In an intriguing twist of events, ETH staking is thriving via platforms like Lido and Coinbase’s staking service, even as the worth of DeFi assets noticeably shrinks. This surge comes despite several impediments that characterized the crypto sector over the past year, including the meltdowns of major centralized crypto exchanges and services, leading to considerable capital withdrawals from the DeFi sector.
Based on DefiLlama data, the present total value locked (TVL) under DeFi protocols across several chains amounts to less than $38 billion, showing a sharp fall from its November 2021 peak of $178 billion. Interestingly, the current TVL is even below the value shortly after the FTX exchange collapse in November 2022, which instigated a two-year low in the DeFi assets locked.
However, the market did register a recovery last April, with the TVL climbing back to around $50 billion. Though, the metric has now relapsed below $38 billion despite the underlying crypto values remaining fairly stable during this time.
On the other hand, key figures such as those from Lido’s liquid staking are omitted from the $38 billion calculation. Following FTX’s downfall, Lido recorded a significant jump in its TVL, from $6 billion to nearly $14 billion. Similar services like Coinbase’s staking service, launched in September 2022, added another $2.1 billion, raising the total value held to $20.2 billion.
Liquid staking permits investors to stake assets, receive yield, and retain trading liquidity through pegged assets issued by the staking provider. This feature could look enticing to investors compared to lending protocols like Aave, where locking in tokens pose potential protocol risks. It is noteworthy to mention that Aave’s current ETH and USDC yield rates stand at 1.63% and 2.43% respectively, in contrast to Coinbase’s more beneficial rates of 3.65% for ETH and 4.5% for USDC.
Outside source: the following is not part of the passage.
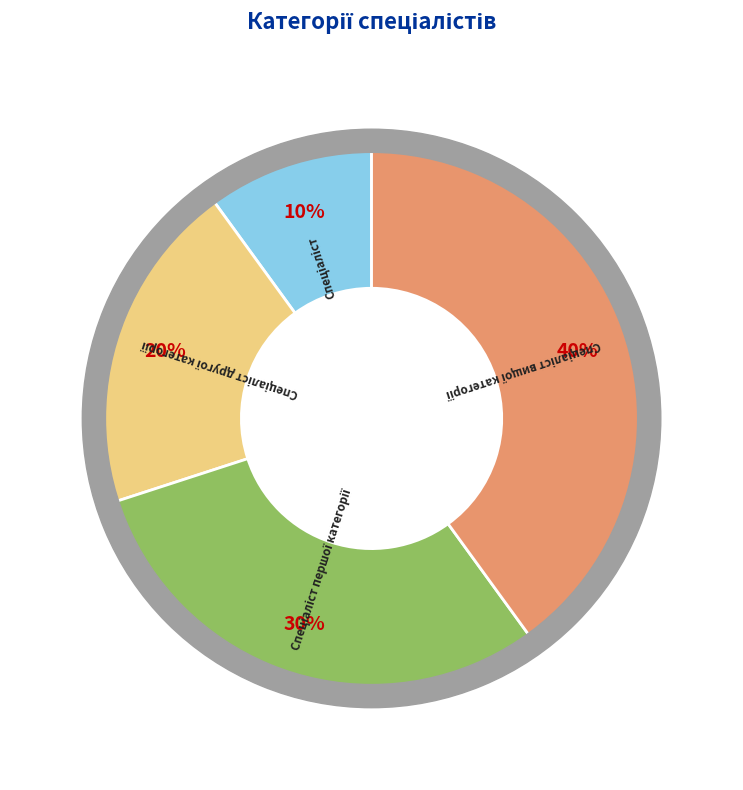

To the nearest percent, what percentage of the pie is Спеціаліст другої категорії?

20%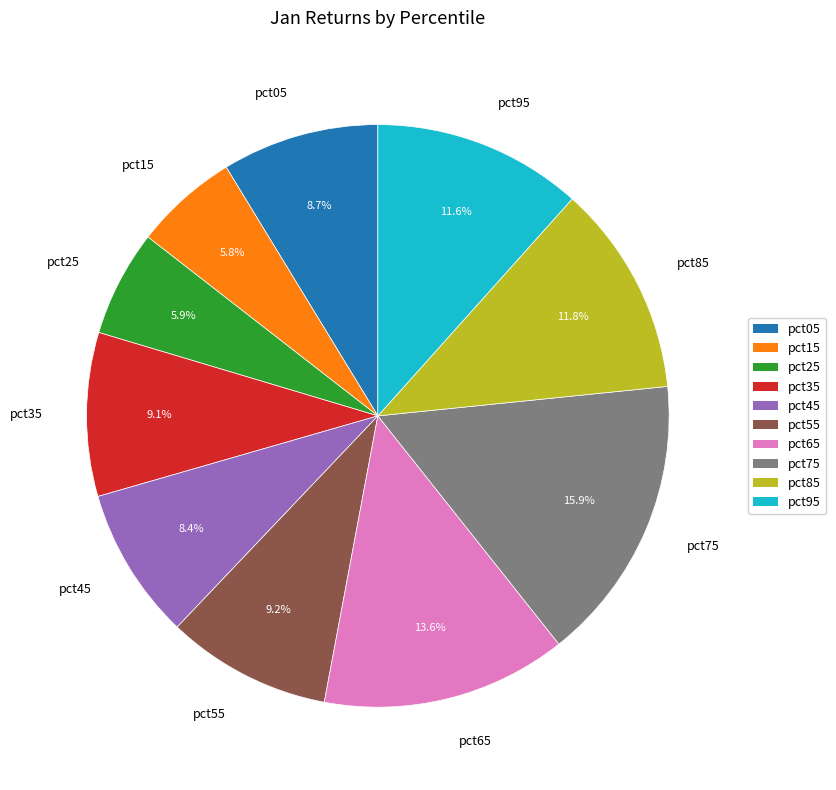

To the nearest percent, what is the difference between the largest and smallest slice percentages?

10%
In conjunction, the decreased TVL of several DeFi platforms over the past month warrants attention. Aave’s TVL plummeted by 21% to $4.5 billion, while Curve Finance witnessed a 26% reduction to $2.3 billion. The hawkish monetary strategy by the United States Federal Reserve may have a role in these developments by offering higher yields on short-term government debt and providing a more appealing alternative to stablecoin yields in the DeFi landscape.